The days have a routine, and that is a blessing. Wake up. Shower. Cold cereal. Off to work, which could mean any number of places. It has been an enormous blessing to not have to struggle to find work during this time of transition. There has been just the right amount of work. I should be able to finish paying off my ridiculously expensive computer this month, and I'm so glad. What's more, I work with really good people. People who are very generous and talented. Sometimes they even buy me lunch. It's really something.
In the evening, there are friends, or there is photography, or there is cooking, or there is dance. Dance! When all else fails, there is dance. It has been a saving grace these past few months. I think that dance is teaching me how to have a body. And not just any body, but a fully functioning body, one that bleeds and feels and stumbles and twirls. I am so grateful for this body. It feels sometimes like it might just burst into flame.

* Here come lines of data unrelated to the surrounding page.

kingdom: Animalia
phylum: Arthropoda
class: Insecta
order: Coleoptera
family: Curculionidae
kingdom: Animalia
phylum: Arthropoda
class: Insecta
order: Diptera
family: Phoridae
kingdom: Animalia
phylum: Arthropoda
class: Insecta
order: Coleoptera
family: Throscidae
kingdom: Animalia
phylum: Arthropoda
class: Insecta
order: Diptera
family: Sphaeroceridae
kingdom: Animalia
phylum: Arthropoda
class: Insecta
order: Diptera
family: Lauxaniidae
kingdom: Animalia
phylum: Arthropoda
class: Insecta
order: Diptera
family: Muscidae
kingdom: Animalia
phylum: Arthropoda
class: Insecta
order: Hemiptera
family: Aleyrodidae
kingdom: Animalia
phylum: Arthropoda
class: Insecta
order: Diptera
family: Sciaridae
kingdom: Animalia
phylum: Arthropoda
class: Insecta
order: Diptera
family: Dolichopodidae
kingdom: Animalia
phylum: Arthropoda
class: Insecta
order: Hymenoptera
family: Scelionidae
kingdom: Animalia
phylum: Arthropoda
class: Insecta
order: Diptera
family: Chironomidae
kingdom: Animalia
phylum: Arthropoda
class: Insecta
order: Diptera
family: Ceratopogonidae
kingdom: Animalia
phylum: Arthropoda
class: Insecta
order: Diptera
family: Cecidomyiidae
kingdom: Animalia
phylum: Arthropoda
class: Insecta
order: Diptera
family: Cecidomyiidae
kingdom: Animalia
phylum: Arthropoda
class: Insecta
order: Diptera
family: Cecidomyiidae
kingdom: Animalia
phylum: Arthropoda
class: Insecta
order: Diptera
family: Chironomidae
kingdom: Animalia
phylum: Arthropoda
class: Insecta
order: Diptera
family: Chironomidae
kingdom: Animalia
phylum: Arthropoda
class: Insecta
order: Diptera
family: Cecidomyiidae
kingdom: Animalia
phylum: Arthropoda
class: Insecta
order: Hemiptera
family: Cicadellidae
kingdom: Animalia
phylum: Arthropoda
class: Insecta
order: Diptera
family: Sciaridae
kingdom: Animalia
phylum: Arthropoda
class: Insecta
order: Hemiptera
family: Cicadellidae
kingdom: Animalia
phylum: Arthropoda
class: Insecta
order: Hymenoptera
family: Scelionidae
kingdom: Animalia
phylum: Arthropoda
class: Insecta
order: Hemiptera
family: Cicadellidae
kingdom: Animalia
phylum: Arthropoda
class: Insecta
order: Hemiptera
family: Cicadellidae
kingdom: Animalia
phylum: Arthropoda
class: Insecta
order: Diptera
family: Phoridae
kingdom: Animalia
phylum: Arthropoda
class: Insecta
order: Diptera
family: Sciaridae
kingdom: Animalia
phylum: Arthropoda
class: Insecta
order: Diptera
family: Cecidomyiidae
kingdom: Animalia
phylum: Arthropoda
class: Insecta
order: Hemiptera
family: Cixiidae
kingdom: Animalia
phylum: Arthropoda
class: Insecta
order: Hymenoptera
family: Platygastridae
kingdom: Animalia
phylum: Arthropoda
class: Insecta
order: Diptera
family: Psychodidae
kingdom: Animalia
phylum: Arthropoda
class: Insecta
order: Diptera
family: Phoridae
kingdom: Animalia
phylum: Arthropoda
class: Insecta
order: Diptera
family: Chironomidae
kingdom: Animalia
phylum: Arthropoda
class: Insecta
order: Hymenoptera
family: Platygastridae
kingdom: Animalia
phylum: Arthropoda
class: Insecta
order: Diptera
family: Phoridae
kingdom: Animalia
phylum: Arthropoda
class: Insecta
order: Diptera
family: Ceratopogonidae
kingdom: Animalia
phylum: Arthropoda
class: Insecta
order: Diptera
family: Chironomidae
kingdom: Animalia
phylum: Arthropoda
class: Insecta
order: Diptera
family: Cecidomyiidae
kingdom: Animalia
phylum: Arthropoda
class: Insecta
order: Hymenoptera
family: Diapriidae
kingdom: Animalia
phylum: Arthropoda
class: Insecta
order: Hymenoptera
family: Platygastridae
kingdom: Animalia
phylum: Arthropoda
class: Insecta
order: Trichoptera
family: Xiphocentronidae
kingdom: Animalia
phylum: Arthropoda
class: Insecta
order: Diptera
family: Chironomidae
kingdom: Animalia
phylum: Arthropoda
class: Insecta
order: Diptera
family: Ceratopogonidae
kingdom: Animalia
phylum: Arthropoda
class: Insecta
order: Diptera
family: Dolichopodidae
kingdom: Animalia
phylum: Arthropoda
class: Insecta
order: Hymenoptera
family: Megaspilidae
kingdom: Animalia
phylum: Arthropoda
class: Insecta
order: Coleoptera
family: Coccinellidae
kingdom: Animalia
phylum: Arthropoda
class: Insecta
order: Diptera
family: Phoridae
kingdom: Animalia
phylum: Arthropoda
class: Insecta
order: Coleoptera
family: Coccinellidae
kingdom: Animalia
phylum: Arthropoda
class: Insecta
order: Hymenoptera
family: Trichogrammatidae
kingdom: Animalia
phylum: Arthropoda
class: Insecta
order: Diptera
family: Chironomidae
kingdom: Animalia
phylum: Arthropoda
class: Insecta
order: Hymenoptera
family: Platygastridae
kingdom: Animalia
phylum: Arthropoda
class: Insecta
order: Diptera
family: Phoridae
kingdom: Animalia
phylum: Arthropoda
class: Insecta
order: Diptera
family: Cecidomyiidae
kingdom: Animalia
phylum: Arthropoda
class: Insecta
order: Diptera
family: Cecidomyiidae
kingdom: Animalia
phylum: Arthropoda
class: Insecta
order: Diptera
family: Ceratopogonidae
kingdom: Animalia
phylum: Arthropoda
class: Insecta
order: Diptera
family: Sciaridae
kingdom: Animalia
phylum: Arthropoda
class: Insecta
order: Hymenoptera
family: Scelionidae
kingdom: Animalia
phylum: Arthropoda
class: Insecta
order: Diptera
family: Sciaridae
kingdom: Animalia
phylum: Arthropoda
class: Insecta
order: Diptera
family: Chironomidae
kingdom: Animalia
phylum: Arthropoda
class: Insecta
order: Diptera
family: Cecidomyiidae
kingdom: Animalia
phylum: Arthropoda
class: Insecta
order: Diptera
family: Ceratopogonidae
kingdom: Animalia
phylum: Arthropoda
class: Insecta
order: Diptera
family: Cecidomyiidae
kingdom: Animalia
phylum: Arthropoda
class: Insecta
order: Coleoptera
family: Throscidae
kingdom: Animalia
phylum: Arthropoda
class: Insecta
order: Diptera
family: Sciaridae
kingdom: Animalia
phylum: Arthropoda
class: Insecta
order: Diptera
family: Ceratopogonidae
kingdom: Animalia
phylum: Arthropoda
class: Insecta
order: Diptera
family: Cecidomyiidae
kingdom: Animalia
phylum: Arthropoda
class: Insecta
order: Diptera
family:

There was a dance here a couple of Sunday nights ago -- an "advanced" dance, which generally means that only the most commited dancers show up. At the end of the evening I was dancing with a wonderful favorite partner, G., a dear man whose eyes may actually contain all the wisdom of the entire world. And a thought took shape around me in the moment it occurred to me that despite the ragged sadness that is everywhere lately, despite the huge unknowns and fears and worries lurking behind every corner, everything is okay. Everything is going to be okay. I am wounded, but still breathing. In pain, but happy. Genuinely happy. And I almost burst open and rushed out onto the floor right there, stained those lacquered boards like wine, realizing, I am really happy right now, and I really could not be any happier if I tried.
Tell that to the doctor. Tell that to the nurse. Tell them to put that on my chart. Broke-down heart, but happy and dancing. She'll make it.